O estudo de Nádia Amorim parou poucos anos após a revelação de Spencer W. Kimball. Ela aponta que, nos 12 anos que transcorreram da chegada dos primeiros missionários à Declaração Oficial 2, a Igreja só constituiu um ramo na capital alagoana. Seis meses após a revelação, já eram 3 as unidades.

Maceió se tornou distrito em setembro de 1979. A pesquisadora finalizou seu trabalho antes da criação da Estaca Maceió, ocorrida em 1982, sobre a qual ela já conhecia os planos.

Praça e shopping center no atual bairro Aldeota, em Fortaleza.

Praça e shopping center no atual bairro Aldeota, em Fortaleza.

Se sairmos do trabalho de Amorim e deslocarmos nossos olhos em direção aos primórdios da Igreja no Ceará, notamos uma dinâmica semelhante. O mormonismo chegou por aqui também em 1966. Assim como em Maceió, as investidas missionárias se deram em um bairro nobre da capital, Aldeota, onde seriam arrebanhados os primeiros conversos e onde se localizaria o primeiro ramo local.

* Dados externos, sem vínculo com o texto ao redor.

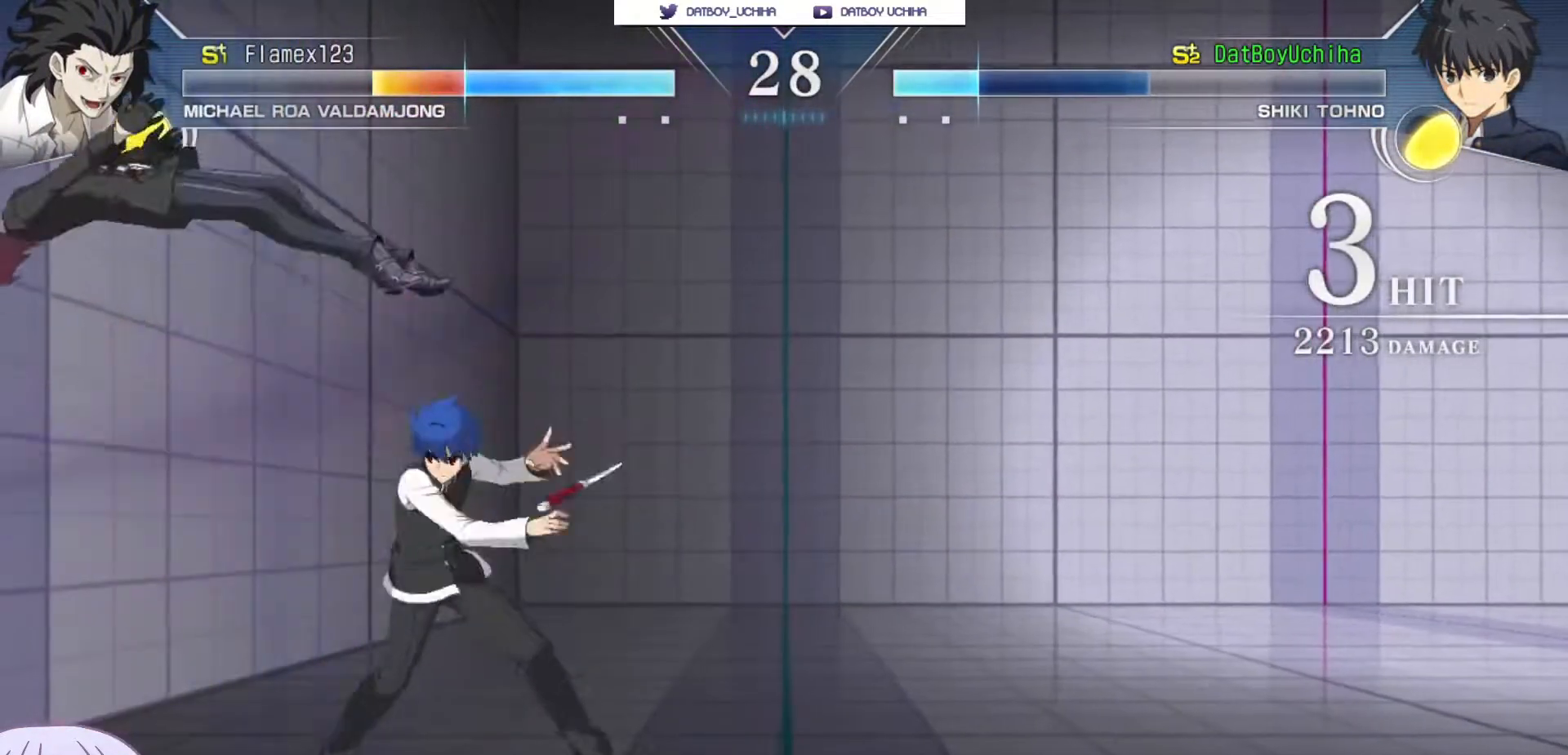
{"buttons": [], "left_stick": "center", "events": [[17, "R1", "down"], [117, "R1", "up"], [250, "TRIANGLE", "down"], [250, "left_stick", "center"], [317, "TRIANGLE", "up"]]}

No início dos anos 70, um norte-americano veio dar aulas na Universidade Federal do Ceará e assumiu a presidência do ramo. Agora, a congregação local passava a ter uma família selada no templo (ainda não havia esses edifícios no Brasil) e com experiência em liderança eclesiástica.

Por intermédio desse professor universitário e líder SUD, seu colega no departamento de alimentos da UFC foi batizado. Este seria chamado, oito anos depois, como conselheiro da primeira estaca da cidade, presidida por outro norte-americano, professor da mesma instituição que o primeiro presidente do ramo cearense.

A igreja demorou 11 anos para enviar seu primeiro missionário ao campo, que se deu em 1977. Até 1979, só existia um ramo no estado; com uma frequência que não chegava a 100, conforme me relatou um membro da época.

Segundo o registro da primeira estaca da capital cearense, criada em 1981, quase todos os bispos das alas que compunham a Estaca Fortaleza Brasil tinham apenas 1 ano de igreja. [11] Muitos dos líderes dessas unidades, incluindo bispos, seriam impossibilitados de exercer liderança, caso a política de segregação racial não houvesse sido banida. [12]

Embora a economia cearense não tenha usado tanto a mão de obra escrava como em outros estados nordestinos – fazendo com que o número de negros fosse relativamente pequeno e o estado fosse o pioneiro na libertação de seus escravos-,[13] nem de longe pode ser apontado que a política racial mórmon não tenha sido um empecilho no crescimento da Igreja no Ceará; sendo algo que não pode ser ignorado em futuros estudos sobre o tema.

É provável que o fim do alijamento do sacerdócio aos homens com algum antepassado africano permitiu aos missionários um menor receio de fazerem proselitismo nos bairros mais humildes, antes com a problemática de lá se encontrar uma maior quantidade de “descendentes de Caim”.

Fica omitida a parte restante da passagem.